The growth of human populations has led to many human-lion conflicts. These conflicts are primarily seen on the edge of protected areas where livestock graze or when lions move out of these areas in search of prey, often preying on domestic livestock. This leads to indiscriminate killing of lions as retaliation or preemptive measures to protect the lives of humans and livestock. In high conflict areas, the animal responsible is difficult to identify, and a token animal may be killed instead, leaving the problem lion to continue to attack, leading to more retaliatory killings.
The abundance of prey is the most essential requirement for a carnivore to survive, as it affects reproduction, recruitment, and foraging behavior. In most African countries, unsustainable and increasingly commercialized bushmeat hunting of the lion’s prey puts the carnivore under threat.

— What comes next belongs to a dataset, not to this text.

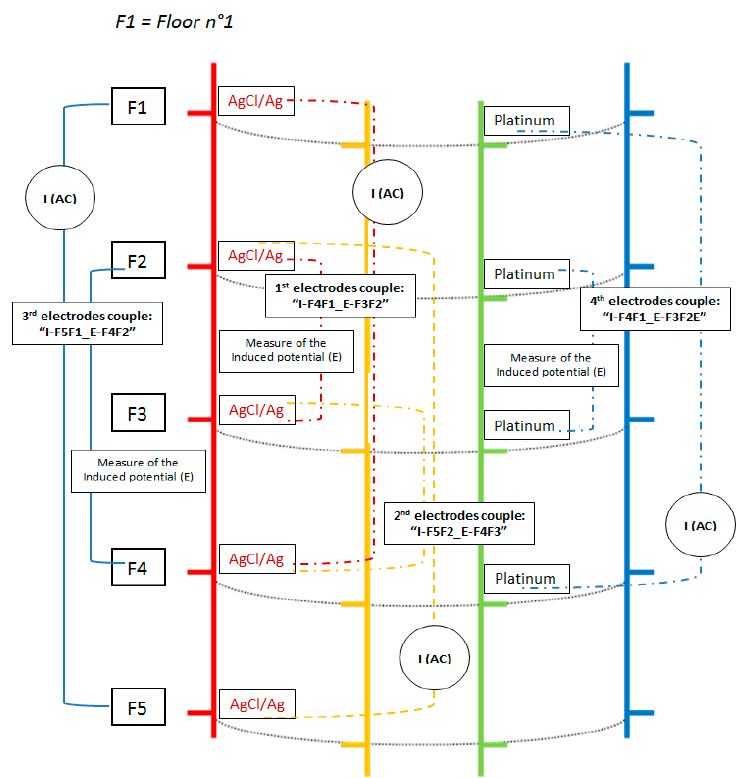
Figure 3. Schematic representation of the multi-parameter probe as well as the different electrode couples used for conductivity measurements.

In India, prey abundance is not a concern for the population, as conservation initiatives have ensured the availability of ample prey. Lions play a vital and irreversible role in the ecosystems of Africa. As apex predators, they balance the necessary predator-prey equilibrium. Lions control dominant herbivore species such as zebras and buffalos, who could outcompete other herbivores if not regulated by the apex predator.
Not only is there an increase in bushmeat hunting of lion prey but also the lions themselves. Their body parts are sold to markets within Africa and Asia for traditional medicines. Unsustainable and rampant trophy hunting sparks a cause for concern for the future of the species. It contributes to population declines when poorly regulated. However, when sustainably and scientifically managed, trophy hunting can be beneficial to particular subpopulations of lions and also local communities by increasing community education, lessening retaliatory killings, and relieving competitive habitat pressure.

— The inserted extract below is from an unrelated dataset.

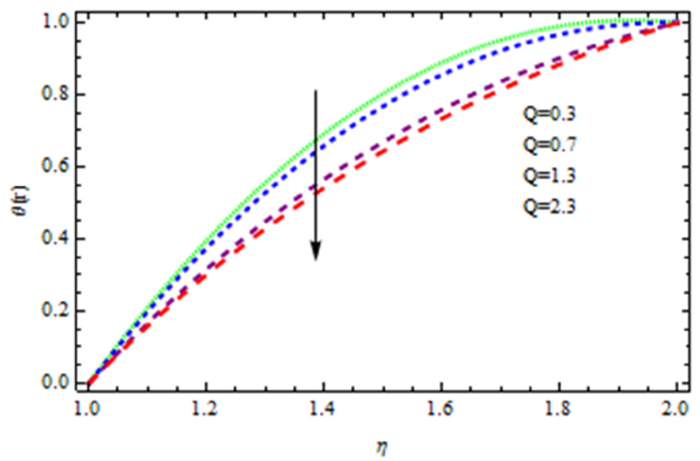
Figure 14. Influence of Q on the temperature curve.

Punishing those who hunt lions as a source of food without providing an alternative protein source will not fix the problem. However, ensuring that locals have enough access to protein, teaching them how to maintain livestock, and also providing cheap ways to obtain protein, will. By inspiring communities and providing them with other food resources, these communities that once hunted lions will formulate a positive relationship with lion conservation for future generations, and thereby become a part of the solution.
Strengthening protected areas for wild lions is extremely important for their survival, and also requires massive public and financial support. Securing land for lion populations will ensure their long-term survival, as well as protect many other species that reside on the same land. The current protected area for lions is 1.51 million square kilometers, which is twice the size of Texas. However, this area is extremely underfunded. By increasing protected areas for lions, the support for conservation efforts will increase, create job opportunities, attract tourism, and help the economy. Increasing collaborations with non-governmental organizations and state wildlife authorities will help provide long-term funding opportunities and conservation support.